Several years ago when the Houses of the Oireachtas Commission was created, it had to establish an internal audit function and a method of calculating a response time to customers and examine how it dealt with the public. It also had to report on each of these and establish a risk factor.

An inventory should be established. I have followed recent discussions in the other House and elsewhere. It was interesting to listen to the discussion at the meeting last week of the Committee of Public Accounts. I do not have time to go into all of it but it began with a simple question many of us have asked, namely, how many prefabs we have in primary education. We do not know, and it not only a matter of not being able to get the information from the Department as the appalling thing is that the Department itself does not have the figure.

From my involvement in audit functions in various organisations I cannot understand how auditors can sign off on the assets of a Department without knowing what those assets are. I do not know how this is done and it raises a query. I am following up on this. I have been in contact with the Comptroller and Auditor General because I want to find out how this can happen. When thanking the people from the Department and the Comptroller and Auditor General for coming before the committee, the Chairman of the Committee of Public Accounts stated:

I hope that when the witnesses return before the committee next year, some progress will have been made on carrying out the inventory. I consider it to be a major failure on the Department's part not to have carried out such an inventory in light of all the comments that have been made for the past ten or 15 years. It is incomprehensible to think the Department is planning for the future without knowing what it has ... However, this must be done in the public interest and progress should have been made by the time the witnesses appear before the committee next year.

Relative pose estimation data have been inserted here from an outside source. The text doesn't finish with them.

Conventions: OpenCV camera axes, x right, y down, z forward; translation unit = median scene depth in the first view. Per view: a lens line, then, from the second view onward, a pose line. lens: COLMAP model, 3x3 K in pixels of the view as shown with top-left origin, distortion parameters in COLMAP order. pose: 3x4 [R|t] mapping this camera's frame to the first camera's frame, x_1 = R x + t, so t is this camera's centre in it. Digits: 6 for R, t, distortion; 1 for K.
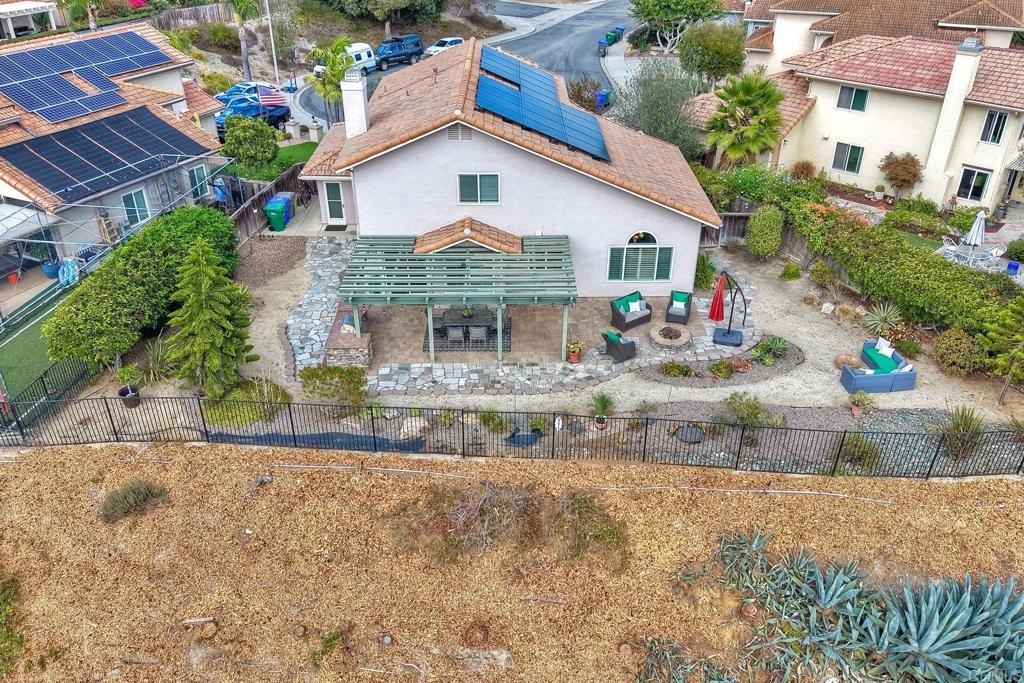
lens RADIAL K [[794.6, 0, 512.0], [0, 794.6, 341.5], [0, 0, 1]] dist [0.097966, -0.157887]
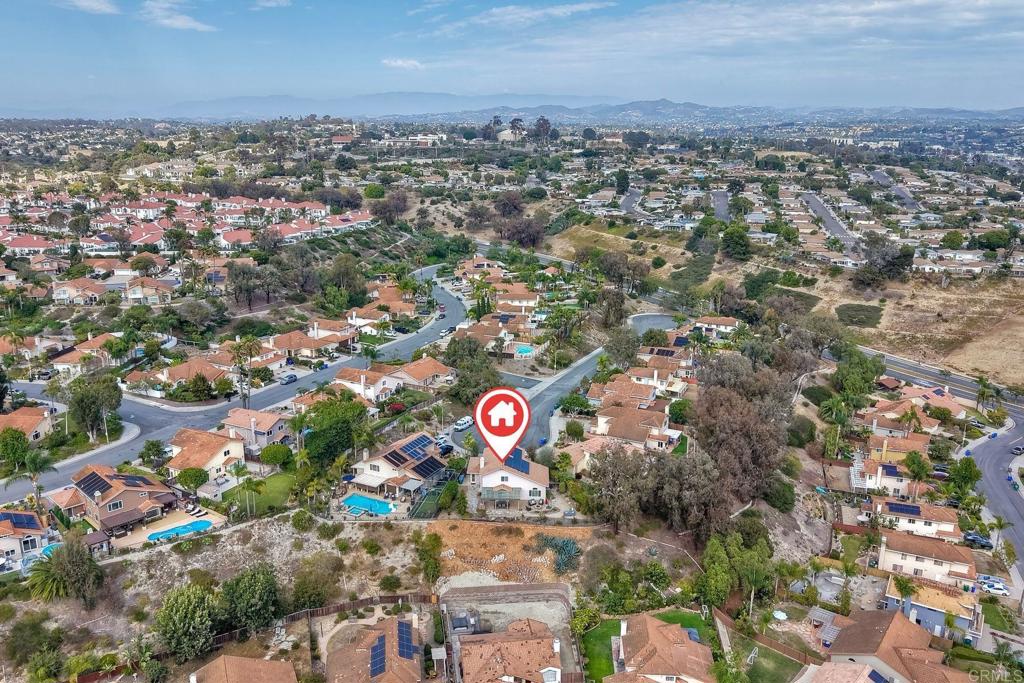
lens RADIAL K [[794.6, 0, 512.0], [0, 794.6, 341.5], [0, 0, 1]] dist [0.097966, -0.157887]
pose [[0.999144, 0.013971, -0.038928, 0.212221], [-0.023787, 0.964083, -0.264532, 0.349971], [0.033834, 0.265232, 0.963591, -4.581759]]
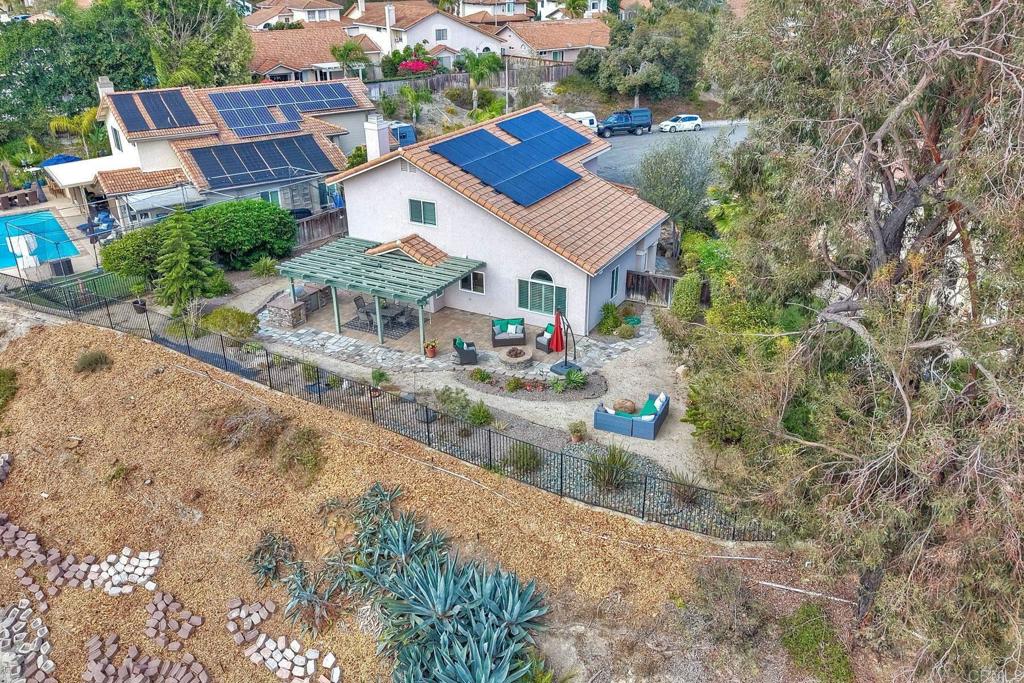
lens RADIAL K [[794.6, 0, 512.0], [0, 794.6, 341.5], [0, 0, 1]] dist [0.097966, -0.157887]
pose [[0.873796, 0.203933, -0.441466, 0.679143], [-0.242081, 0.969755, -0.031177, 0.009771], [0.421756, 0.134113, 0.896736, -0.035128]]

When the Secretary General of the Department tried to soften it down, the Chairman stated:

No, I made my remarks in the context of one of the issues we discussed today, namely, the use of prefabs, whether they are owned or rented, their quality, their age, how many pupils are condemned to prefabs and over what period of time ... I refer to basic information that will allow the Department to carry out proper planning.

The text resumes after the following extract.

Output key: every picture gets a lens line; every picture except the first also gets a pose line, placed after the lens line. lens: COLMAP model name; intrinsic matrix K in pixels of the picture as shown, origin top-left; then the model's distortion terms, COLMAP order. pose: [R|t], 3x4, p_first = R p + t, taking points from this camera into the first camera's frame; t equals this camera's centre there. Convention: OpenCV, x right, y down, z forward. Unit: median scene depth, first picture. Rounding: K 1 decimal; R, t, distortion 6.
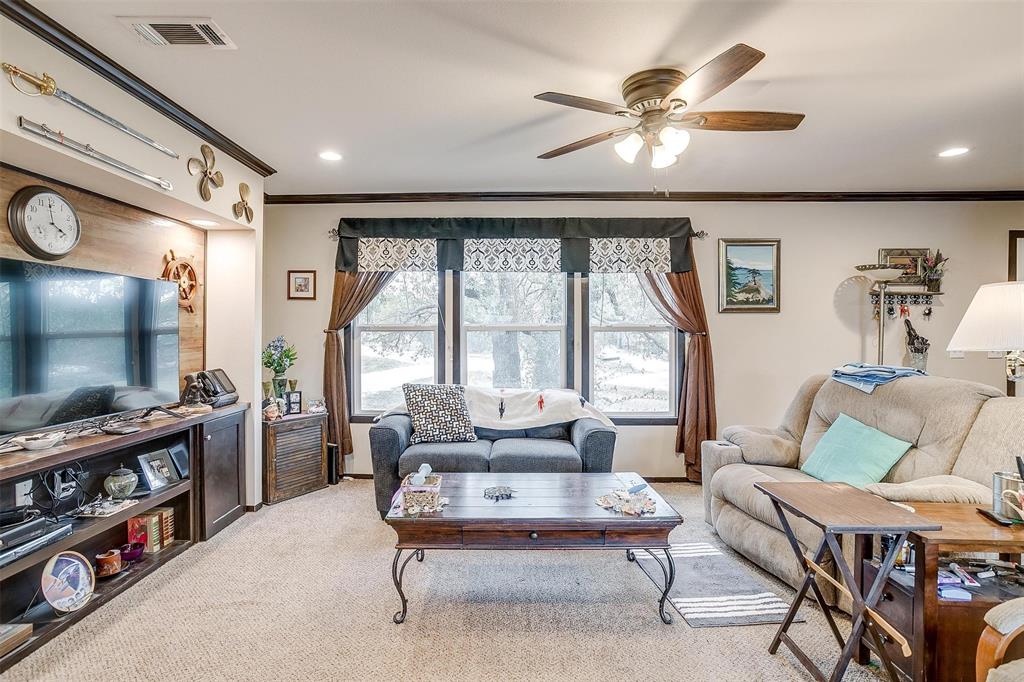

The Chairman did not put a tooth in it. The Committee of Public Accounts was established to investigate these matters.

I do not know whether a quality assurance programme is in place. This discussion is a marvellous opportunity. In a political context, it is quite in order for people on this side of the House to argue with people on the other side about a Government decision. It is equally in order for people on the Government side to state they cannot take action because they do not have the money. This is the normal political process.

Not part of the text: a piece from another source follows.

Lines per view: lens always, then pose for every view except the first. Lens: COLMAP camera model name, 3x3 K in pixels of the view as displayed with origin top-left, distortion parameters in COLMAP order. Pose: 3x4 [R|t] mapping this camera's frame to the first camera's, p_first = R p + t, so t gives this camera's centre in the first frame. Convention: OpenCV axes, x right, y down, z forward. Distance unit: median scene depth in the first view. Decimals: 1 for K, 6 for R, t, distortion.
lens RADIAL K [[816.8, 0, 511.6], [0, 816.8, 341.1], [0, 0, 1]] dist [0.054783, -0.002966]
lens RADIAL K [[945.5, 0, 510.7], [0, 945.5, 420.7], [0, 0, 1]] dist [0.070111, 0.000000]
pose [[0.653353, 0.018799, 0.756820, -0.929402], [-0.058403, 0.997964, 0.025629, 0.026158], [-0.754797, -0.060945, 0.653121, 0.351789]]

The difficulty is that I cannot explain to people why they are in the position in which they are. If the Minister were able to tell me the Department of Finance will give the Department of Education and Science so many hundred million euro this year, this is our programme, this is what we intend to do and we will keep a certain amount aside because we know we must prioritise certain people, I would understand it and defend it as I defended schedules of appointments on which I had to shake hands, write in stone and sign in blood. We will live with these. We might not like them but there is an understanding.

What is happening here is that we are creating a major political structure of some description. We all write letters to the Minister and local TDs and letters go over and back. This morning on "Morning Ireland" a Minister was quoted as stating the Department could not give him information on the particular school in Cork they were discussing. I am not interested in the individual school. I am interested in the lack of information. Something must be done. I want the Minister to tell me what she can do about the issues of internal audit, quality assurance, organisational reviews, governance structures and how we develop and implement policy in this area.